The resemblance from this dress wore by Keri Russell from Altuzarra to our Divine Armoire, cannot be unseen. This utterly desirable double door pagoda top armoire is covered in delicate iridescent peacock feathers each individually placed. An exquisite metal ribbon opens the doors to a lavish interior graced with four antique mirror drawers & two adjustable glass shelves. Body finished in high gloss black lacquer, peacock feather covered doors, and base and top covered in gold leaf.
Metropolitan Museum Exhibition
In what is one of the biggest exhibitions undertaken by the Metropolitan Museum of Art in New York, the China: Through the Looking Glass exhibition which took more than 2 years to plan, showcases 150 dresses, gowns, costumes and accessories from 40 designers.
The new exhibition which opens and 7 May and runs through 16 August, is organized by The Costume Institute in collaboration with the Department of Asian Art, will explore the impact of Chinese aesthetics on Western fashion, and how China has fueled the fashionable imagination for centuries.
High fashion will be juxtaposed with Chinese costumes, paintings, porcelains, and other art, including films, to reveal enchanting reflections of Chinese imagery.
This Dress From Valentino represents the true idea of China Through the Looking glass. For us, the style and inspiration are as exotic as our Sevilliana. the Sevilliana sofa design embodies the graceful curves and attire of Sevillana dancing girls. Become entranced in the movement of modern lines drawing your eye down to the flirtatious fringe that skirts the base.
The innocent drama of a whimsical butterfly through the enchanted journey of life. The Nymph chandelier embraces the wild side of this rare and beautiful animal that so gracefully bejewels the lighting fixture. Delicate brass butterflies hover in the air in perfect harmony composing an overblown dramatic silhouette, which gives shape to a luxurious golden chandelier. Nymph is a truthful legacy of KOKET’s haute couture experience in exquisite goods, goddess-y shapes and hand-crafted drama. So dramatic as the Jean Paul Gautier dress.

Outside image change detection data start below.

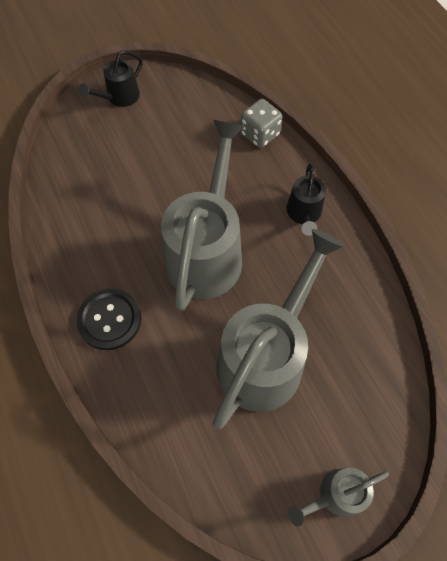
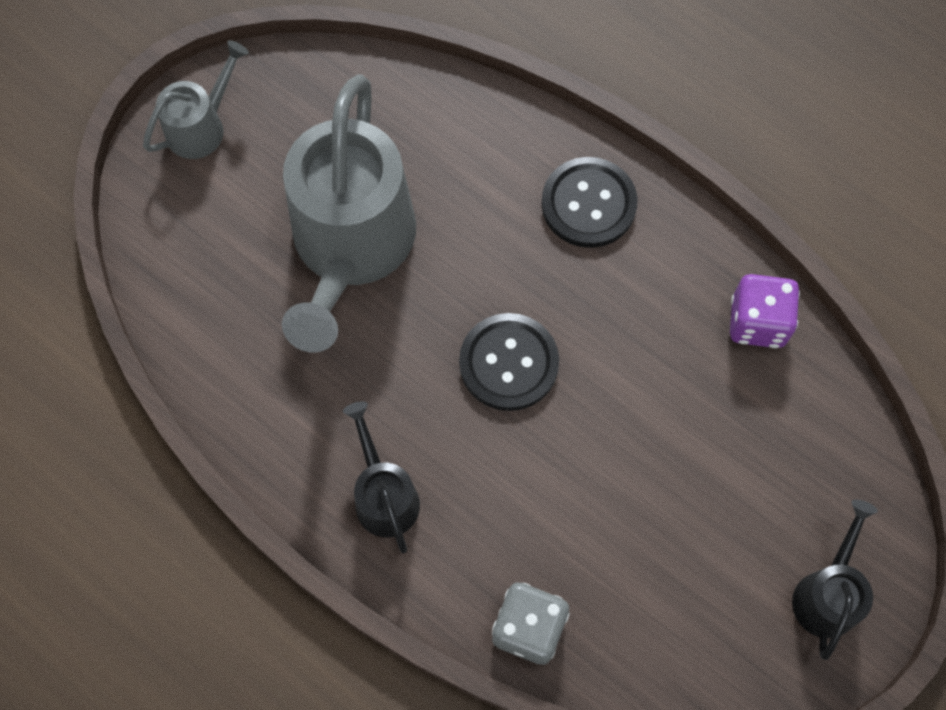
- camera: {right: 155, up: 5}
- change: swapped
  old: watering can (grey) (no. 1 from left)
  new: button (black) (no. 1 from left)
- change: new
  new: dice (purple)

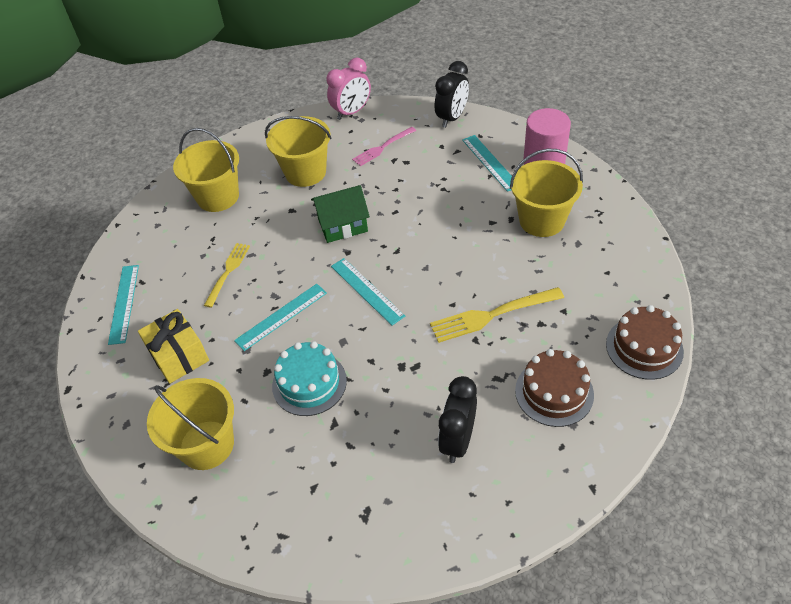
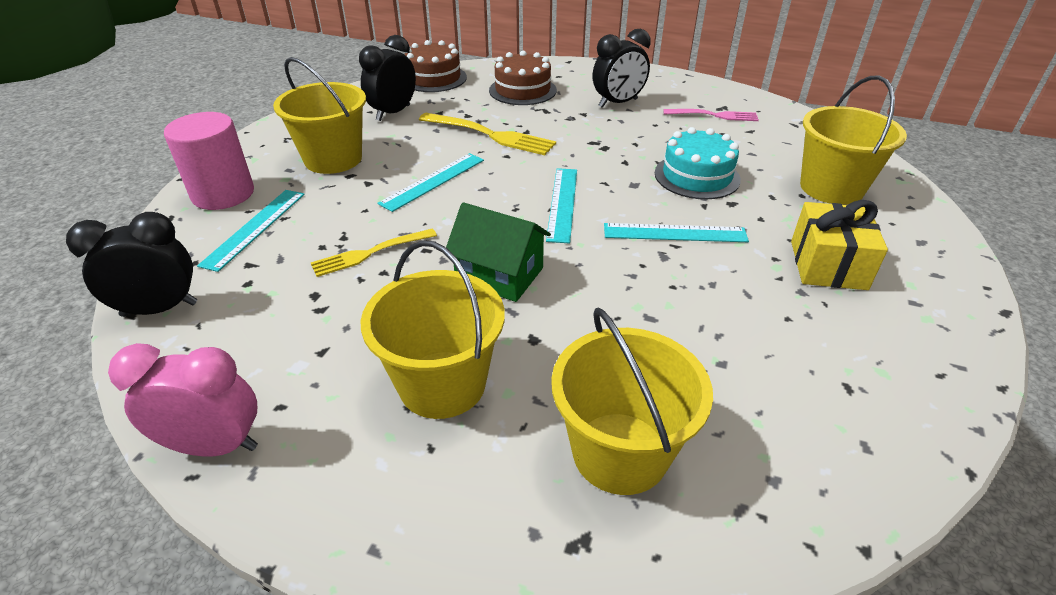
- camera: {right: -140, up: -10}
- change: shifted
  old: fork (yellow) (no. 1 from left)
- change: new
  new: clock (black) (no. 2 from left)
- change: shifted
  old: ruler (turquoise) (no. 1 from left in the first image)
  new: ruler (turquoise) (no. 2 from left)
- change: shifted
  old: fork (pink)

Greek blue is one of the hottest trends in 2015. Both Boca do Lobo and Roberto Cavalli know this very well. Hand-painted-tiles have gained a privileged place in architecture throughout the centuries. Portugal has adopted them like no other country has and in order to honor the Portuguese hand painted tiles, Boca do Lobo created Heritage Sideboard. This piece presents a different number of layers, where each one tells a different story.
The exhibition takes its name from Lewis Carroll’s 1871 novel “Through the Looking-Glass, and What Alice Found There,” because it is about entering another world.
“Like Alice’s make-believe world, the China reflected in the fashion in the exhibition is fictional, fabulous and ancient, offering an alternate reality,” said curator Andrew Bolton, adding it is about the collective fantasy of China.
A maze of galleries showcase Chinese calligraphy, perfume bottles and blue-and-white porcelain along with print dresses, fabulous beaded gowns and embroidered jackets by the Western designers influenced by them. One room is devoted to opium and the Chinese impact on Yves Saint Laurent’s 1977 Fall/Winter collection with its Mongol-influenced fur jackets and coats.
Filmic representations of China will be incorporated throughout to reveal how our individual visions of China are framed by narratives that draw upon popular culture, and also to recognize the importance of cinema as a medium through which to understand the richness of Chinese history.